Viyana’da ortaçağdan kalma dar sokaklara kıyılmamış.

Stefan meydanından biraz uzaklaşarak Hundertwasser evine uzanıyoruz. Türkiye’de 30-40 yıllık yapıların eski sayıldığını anımsıyoruz. Mimarı Friedensreich Hundertwasser’in adını taşıyan konut da 40 yaşında ve dimdik ayakta. Ayakta olduğu gibi içinde yaşayanlar var.

Yapıyı yaşatmanın önde gelen gereği içinde yaşamaktan geçiyor.

Dışavurumcu mimarlık örneği sayılıyor Hundertwasser yapısı.

Hatta, burada yaşayanlar dışarıdaki ilgili kitlenin içeriye de ilgi göstermesinden yılmış olacak ki girişe uyarı yazıları koymak zorunda kalmışlar.

Bu ilginç yapıyı gelip görmenizden yakınmıyoruz.

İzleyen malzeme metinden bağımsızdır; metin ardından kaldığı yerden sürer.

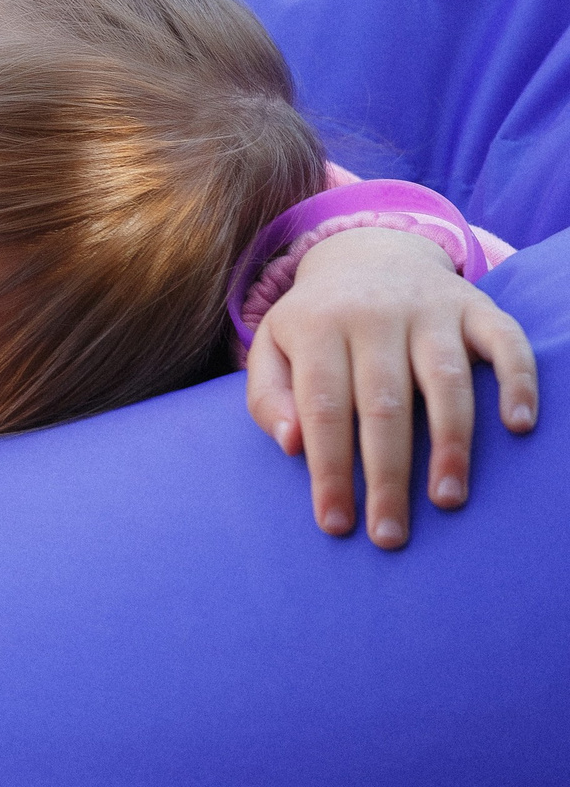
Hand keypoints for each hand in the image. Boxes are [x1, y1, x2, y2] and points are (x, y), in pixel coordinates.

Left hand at [243, 226, 537, 548]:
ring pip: (445, 379)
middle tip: (390, 534)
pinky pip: (505, 342)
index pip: (322, 408)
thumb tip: (292, 446)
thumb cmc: (317, 323)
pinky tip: (519, 426)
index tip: (336, 525)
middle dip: (387, 475)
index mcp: (317, 328)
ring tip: (447, 498)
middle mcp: (374, 315)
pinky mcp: (476, 306)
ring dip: (451, 443)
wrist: (368, 252)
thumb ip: (268, 397)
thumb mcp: (274, 348)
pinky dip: (517, 381)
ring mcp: (429, 309)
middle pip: (382, 403)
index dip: (329, 470)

“Ama, içeriye girmeye kalkarsanız sizlerle başa çıkamayacağımızı da anlayışla karşılamalısınız.”

Elli iki konut ve 4 dükkândan oluşan yapının bunca ilgi göreceğini mimarı da kestirememiş olmalıdır.

Günümüz gezginlerinin ilgi odağı olan Hundertwasserhaus evi belediye projesi olarak yaşama geçirilmiş. Başka deyişle, sosyal konut olarak yapılmış.

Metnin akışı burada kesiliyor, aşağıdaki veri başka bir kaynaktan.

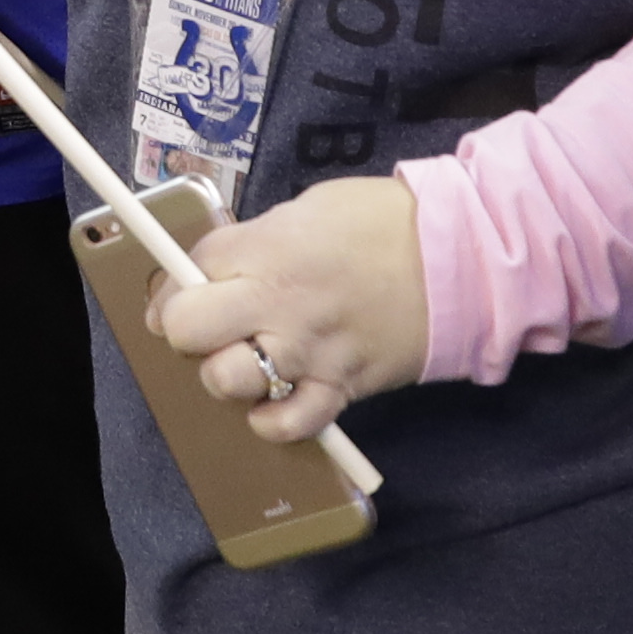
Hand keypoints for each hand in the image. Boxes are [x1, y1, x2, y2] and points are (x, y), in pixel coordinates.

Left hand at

Yapının ilginç bulunmasına karşılık mimar Wasserhaus’un şu sözleri bilinmeli :

“Sanatçı özgür olmak istediği evler, mimariler düşler ve gerçekleştirir.”

Ticaret burada da eksik değil. Konutun hemen karşısındaki dükkânlarda burayla ilgili ilgisiz çok çeşitli nesnelere rastlanıyor.

Konutun tek kusuru dış cephesinde kullanılan yumuşak gereçlere bağlı yıpranmışlığı. Viyana belediyesi kolaya yönelip yıkmak yerine onarımını gündemine almış bile.

Eski kentte Cafe Central bir sonraki durağımız oluyor. Adı yanıltmasın. Sıradan bir yapı değil.

1876’da açılmış.

Sigmund Freud ve Lev Troçki ağırladığı ünlülerden ikisi.

Hitler ve Alfred Adler de kafeye gelenler arasındaymış.

Viyana filozofları da birinci paylaşım savaşı öncesinde burada toplanmışlar.

Kafe Central’in ünü öylesine yayılmış olmalı ki, kapıda kuyruk görüyoruz. Neyse ki uzun sürmüyor içeriye girişimiz.